Por Alessandro Vittorio Romano — A onda de influenza e de outras infecções respiratórias agudas já mostra sinais claros de intensidade crescente: estima-se que cerca de 4 milhões de italianos tenham sido derrubados por febre e sintomas respiratórios.
Segundo o relatório da vigilância RespiVirNet, do Istituto Superiore di Sanità (ISS), a incidência registrada na semana de 1º a 7 de dezembro foi de 12,4 casos por 1.000 assistidos, contra 10,2 no boletim anterior — um avanço esperado para a temporada, mas que descreve uma paisagem respiratória em aceleração.
Nessa semana foram estimados cerca de 695 mil novos casos, totalizando, desde o início da vigilância, aproximadamente 4 milhões de episódios. A faixa etária mais atingida continua a ser a dos 0-4 anos, com cerca de 38 casos por 1.000 assistidos, reafirmando a vulnerabilidade das crianças pequenas — como brotos sensíveis num bosque aguardando a próxima chuva.
“Esta semana observamos um aumento sustentado dos casos de infecções respiratórias agudas detectados pela vigilância RespiVirNet, em linha com o esperado para o período”, comenta Anna Teresa Palamara, diretora do departamento de Doenças Infecciosas do ISS. Ela alerta que não é possível prever com precisão quando se atingirá o pico — geralmente entre o fim de dezembro e o fim de janeiro — mas que nas próximas semanas a incidência deverá permanecer elevada.
Palamara reforça as principais medidas de proteção: a vacinação — ainda eficaz e necessária, pois o vírus circulará por semanas —, higiene rigorosa das mãos, o respeito à chamada “etiqueta respiratória” (tossir no lenço ou no antebraço) e evitar locais fechados e muito lotados em presença de sintomas.
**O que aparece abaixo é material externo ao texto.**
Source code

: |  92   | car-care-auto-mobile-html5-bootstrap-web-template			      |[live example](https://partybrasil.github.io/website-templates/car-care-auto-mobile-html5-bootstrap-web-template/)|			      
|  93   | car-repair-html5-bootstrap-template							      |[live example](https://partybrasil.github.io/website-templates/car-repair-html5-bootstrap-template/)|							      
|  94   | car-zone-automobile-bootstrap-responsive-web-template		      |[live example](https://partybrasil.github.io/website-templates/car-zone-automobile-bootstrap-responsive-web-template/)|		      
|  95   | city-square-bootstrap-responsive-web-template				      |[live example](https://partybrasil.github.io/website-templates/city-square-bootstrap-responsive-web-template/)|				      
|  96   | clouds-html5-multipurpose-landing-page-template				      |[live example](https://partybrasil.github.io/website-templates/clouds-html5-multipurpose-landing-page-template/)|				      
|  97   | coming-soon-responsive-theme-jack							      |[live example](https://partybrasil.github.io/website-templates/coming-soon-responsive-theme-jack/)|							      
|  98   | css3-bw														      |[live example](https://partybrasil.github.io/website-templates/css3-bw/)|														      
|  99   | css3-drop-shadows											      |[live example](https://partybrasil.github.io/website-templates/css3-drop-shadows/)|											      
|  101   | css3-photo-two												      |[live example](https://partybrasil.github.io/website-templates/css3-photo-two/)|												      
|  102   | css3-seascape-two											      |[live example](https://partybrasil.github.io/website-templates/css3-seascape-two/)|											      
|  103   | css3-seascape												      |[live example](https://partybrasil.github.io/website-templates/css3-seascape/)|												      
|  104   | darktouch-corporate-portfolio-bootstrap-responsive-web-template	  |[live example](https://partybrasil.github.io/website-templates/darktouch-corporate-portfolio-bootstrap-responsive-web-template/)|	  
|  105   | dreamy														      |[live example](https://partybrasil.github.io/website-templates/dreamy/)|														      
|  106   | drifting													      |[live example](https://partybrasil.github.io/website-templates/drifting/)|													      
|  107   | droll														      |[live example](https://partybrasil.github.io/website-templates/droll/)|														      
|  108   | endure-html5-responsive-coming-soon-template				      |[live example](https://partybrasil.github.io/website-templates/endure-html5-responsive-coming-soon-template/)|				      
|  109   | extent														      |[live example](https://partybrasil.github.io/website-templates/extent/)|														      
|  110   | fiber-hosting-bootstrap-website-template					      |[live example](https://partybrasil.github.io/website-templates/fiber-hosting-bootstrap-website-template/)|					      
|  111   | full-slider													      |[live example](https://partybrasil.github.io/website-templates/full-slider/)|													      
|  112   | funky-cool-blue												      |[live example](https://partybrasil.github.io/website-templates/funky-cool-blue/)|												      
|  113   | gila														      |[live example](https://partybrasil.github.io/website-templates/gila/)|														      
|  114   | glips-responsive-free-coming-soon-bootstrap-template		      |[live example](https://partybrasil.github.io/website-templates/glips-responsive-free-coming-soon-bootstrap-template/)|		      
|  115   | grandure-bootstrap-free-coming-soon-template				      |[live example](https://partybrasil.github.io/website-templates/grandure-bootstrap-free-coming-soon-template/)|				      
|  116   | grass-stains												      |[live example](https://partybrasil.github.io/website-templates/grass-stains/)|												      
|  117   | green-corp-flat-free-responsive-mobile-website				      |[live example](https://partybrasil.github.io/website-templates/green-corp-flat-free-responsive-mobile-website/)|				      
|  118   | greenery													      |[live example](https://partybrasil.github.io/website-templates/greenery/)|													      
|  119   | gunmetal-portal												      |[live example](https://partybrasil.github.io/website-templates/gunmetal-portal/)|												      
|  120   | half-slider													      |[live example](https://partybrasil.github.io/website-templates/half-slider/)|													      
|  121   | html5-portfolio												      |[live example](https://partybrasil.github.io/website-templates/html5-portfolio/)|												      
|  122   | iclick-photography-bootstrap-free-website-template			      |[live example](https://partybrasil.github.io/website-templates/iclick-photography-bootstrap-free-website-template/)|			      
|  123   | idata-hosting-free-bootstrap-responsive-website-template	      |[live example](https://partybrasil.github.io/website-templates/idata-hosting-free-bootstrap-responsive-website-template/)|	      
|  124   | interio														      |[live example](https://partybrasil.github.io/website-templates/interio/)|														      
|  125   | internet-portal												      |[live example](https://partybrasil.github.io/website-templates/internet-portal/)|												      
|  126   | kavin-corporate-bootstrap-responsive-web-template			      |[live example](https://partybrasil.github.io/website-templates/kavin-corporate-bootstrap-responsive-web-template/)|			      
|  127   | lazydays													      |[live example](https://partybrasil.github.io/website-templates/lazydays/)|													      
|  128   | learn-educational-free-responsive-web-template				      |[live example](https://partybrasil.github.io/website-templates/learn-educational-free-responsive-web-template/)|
Em termos regionais, a intensidade é considerada média em Lombardia, Piemonte, Emilia-Romagna e Sardenha; em nível basal em Úmbria e Molise; enquanto nas demais regiões a circulação é classificada como baixa. Na semana em análise observou-se, tanto na comunidade quanto no fluxo hospitalar, uma alta taxa de positividade para influenza (25,3% na comunidade e 28,8% no ambiente hospitalar).
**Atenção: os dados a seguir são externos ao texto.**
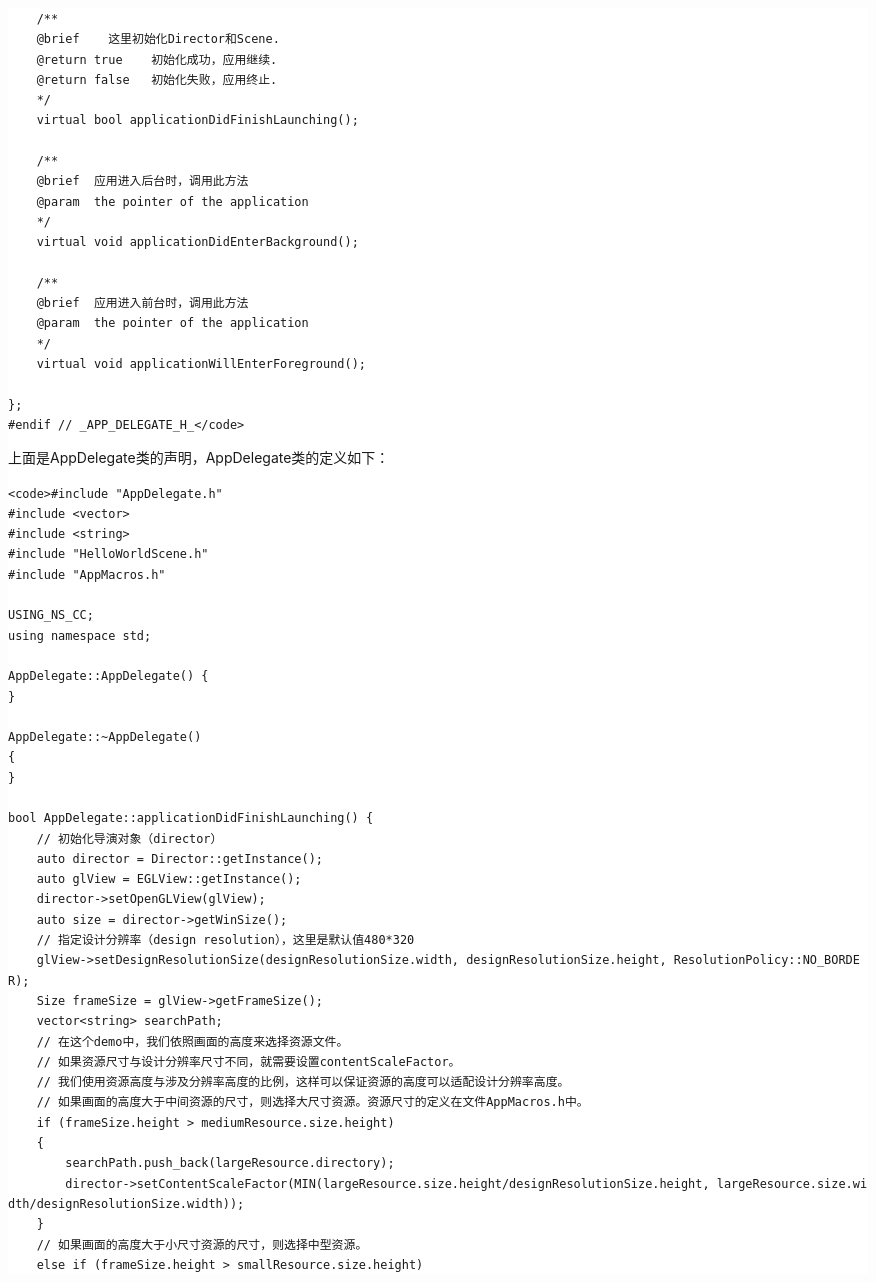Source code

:         /**
        @brief    这里初始化Director和Scene.
        @return true    初始化成功，应用继续.
        @return false   初始化失败，应用终止.
        */
        virtual bool applicationDidFinishLaunching();
    
        /**
        @brief  应用进入后台时，调用此方法
        @param  the pointer of the application
        */
        virtual void applicationDidEnterBackground();
    
        /**
        @brief  应用进入前台时，调用此方法
        @param  the pointer of the application
        */
        virtual void applicationWillEnterForeground();
    
    };  
    #endif // _APP_DELEGATE_H_</code>





上面是AppDelegate类的声明，AppDelegate类的定义如下：




    
    <code>#include "AppDelegate.h"  
    #include <vector>
    #include <string>  
    #include "HelloWorldScene.h"
    #include "AppMacros.h"
    
    USING_NS_CC;
    using namespace std;
    
    AppDelegate::AppDelegate() {  
    }
    
    AppDelegate::~AppDelegate() 
    {
    }
    
    bool AppDelegate::applicationDidFinishLaunching() {
        // 初始化导演对象（director）
        auto director = Director::getInstance();
        auto glView = EGLView::getInstance();  
        director->setOpenGLView(glView);  
        auto size = director->getWinSize();  
        // 指定设计分辨率（design resolution），这里是默认值480*320
        glView->setDesignResolutionSize(designResolutionSize.width, designResolutionSize.height, ResolutionPolicy::NO_BORDER);  
        Size frameSize = glView->getFrameSize();  
        vector<string> searchPath;  
        // 在这个demo中，我们依照画面的高度来选择资源文件。
        // 如果资源尺寸与设计分辨率尺寸不同，就需要设置contentScaleFactor。
        // 我们使用资源高度与涉及分辨率高度的比例，这样可以保证资源的高度可以适配设计分辨率高度。  
        // 如果画面的高度大于中间资源的尺寸，则选择大尺寸资源。资源尺寸的定义在文件AppMacros.h中。
        if (frameSize.height > mediumResource.size.height)
        {
            searchPath.push_back(largeResource.directory);  
            director->setContentScaleFactor(MIN(largeResource.size.height/designResolutionSize.height, largeResource.size.width/designResolutionSize.width));
        }
        // 如果画面的高度大于小尺寸资源的尺寸，则选择中型资源。
        else if (frameSize.height > smallResource.size.height)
Entre os vírus respiratórios circulantes na comunidade, os maiores índices de positividade foram para vírus influenza, Rhinovirus e Adenovirus. No fluxo hospitalar, os mais detectados foram vírus influenza, Rhinovirus e vírus Parainfluenza.
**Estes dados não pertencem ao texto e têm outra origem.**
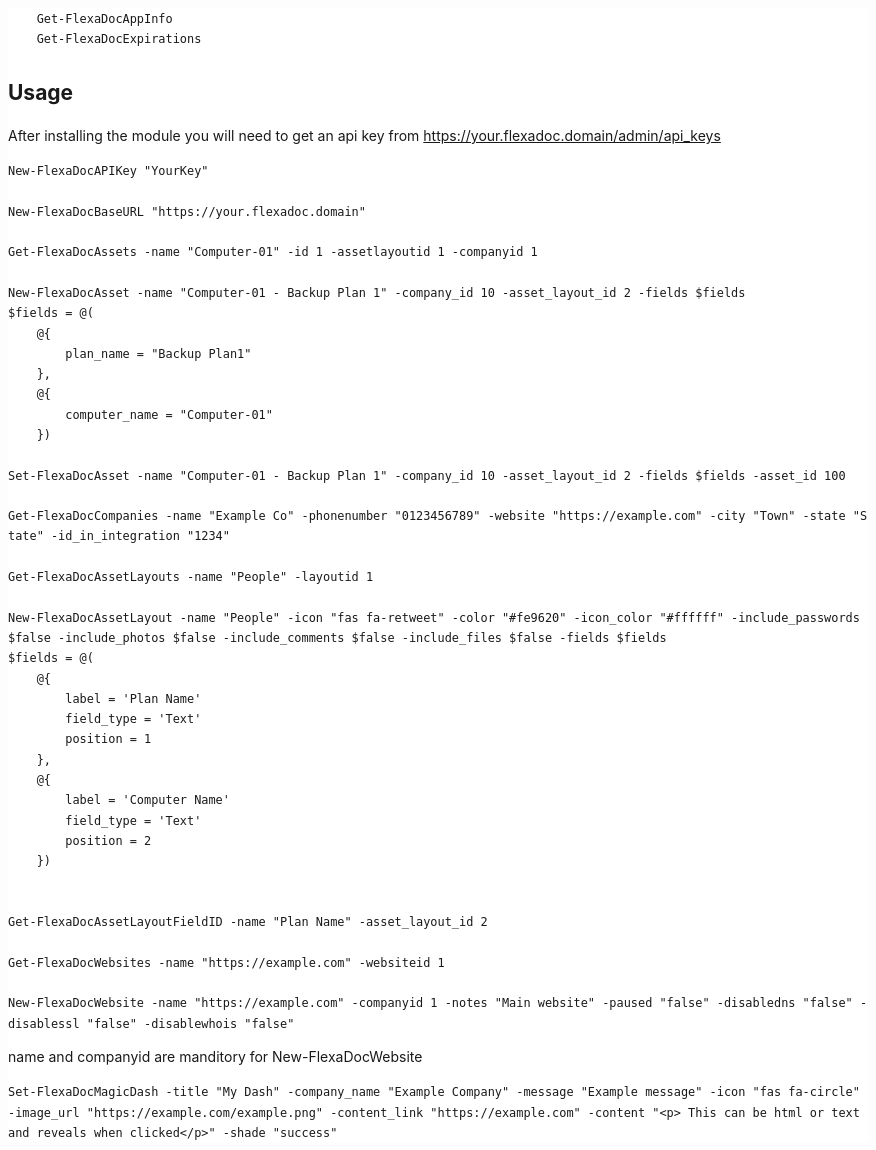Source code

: 		Get-FlexaDocAppInfo
		Get-FlexaDocExpirations

## Usage
After installing the module you will need to get an api key from https://your.flexadoc.domain/admin/api_keys

    New-FlexaDocAPIKey "YourKey"

    New-FlexaDocBaseURL "https://your.flexadoc.domain"
 
    Get-FlexaDocAssets -name "Computer-01" -id 1 -assetlayoutid 1 -companyid 1 
    
    New-FlexaDocAsset -name "Computer-01 - Backup Plan 1" -company_id 10 -asset_layout_id 2 -fields $fields
    $fields = @(
		@{
			plan_name = "Backup Plan1"
		},
		@{
			computer_name = "Computer-01"
		})
    
    Set-FlexaDocAsset -name "Computer-01 - Backup Plan 1" -company_id 10 -asset_layout_id 2 -fields $fields -asset_id 100
 
    Get-FlexaDocCompanies -name "Example Co" -phonenumber "0123456789" -website "https://example.com" -city "Town" -state "State" -id_in_integration "1234"
 
    Get-FlexaDocAssetLayouts -name "People" -layoutid 1
    
    New-FlexaDocAssetLayout -name "People" -icon "fas fa-retweet" -color "#fe9620" -icon_color "#ffffff" -include_passwords $false -include_photos $false -include_comments $false -include_files $false -fields $fields
    $fields = @(
		@{
			label = 'Plan Name'
			field_type = 'Text'
			position = 1
		},
		@{
			label = 'Computer Name'
			field_type = 'Text'
			position = 2
		})
	
 
    Get-FlexaDocAssetLayoutFieldID -name "Plan Name" -asset_layout_id 2
 	
    Get-FlexaDocWebsites -name "https://example.com" -websiteid 1
 
    New-FlexaDocWebsite -name "https://example.com" -companyid 1 -notes "Main website" -paused "false" -disabledns "false" -disablessl "false" -disablewhois "false" 

name and companyid are manditory for New-FlexaDocWebsite

    Set-FlexaDocMagicDash -title "My Dash" -company_name "Example Company" -message "Example message" -icon "fas fa-circle" -image_url "https://example.com/example.png" -content_link "https://example.com" -content "<p> This can be html or text and reveals when clicked</p>" -shade "success"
Durante a semana foram recebidos 2.714 amostras clínicas pelos laboratórios da rede RespiVirNet. Das análises, 781 (28,8%) resultaram positivas para vírus influenza: 777 do tipo A (157 subtipo H1N1pdm09, 375 H3N2 e 245 A ainda não subtipados) e 4 do tipo B. Entre os demais agentes, 89 (3,3%) amostras deram positivo para SARS-CoV-2, 58 para VRS e o restante para outros vírus respiratórios: 283 (10,4%) Rhinovirus, 68 (2,5%) vírus Parainfluenza, 61 (2,2%) Adenovirus, 55 Coronavírus humanos distintos do SARS-CoV-2, 19 Bocavirus e outros resultados de menor frequência.
Como um jardineiro atento às estações, recomendo que cuidemos do nosso tempo interno: vacinar-se quando indicado, manter hábitos simples de proteção e observar com gentileza os sinais do próprio corpo. A cidade respira junto com os vírus nesta época do ano; cabe a cada um proteger suas raízes e as das pessoas com quem convive.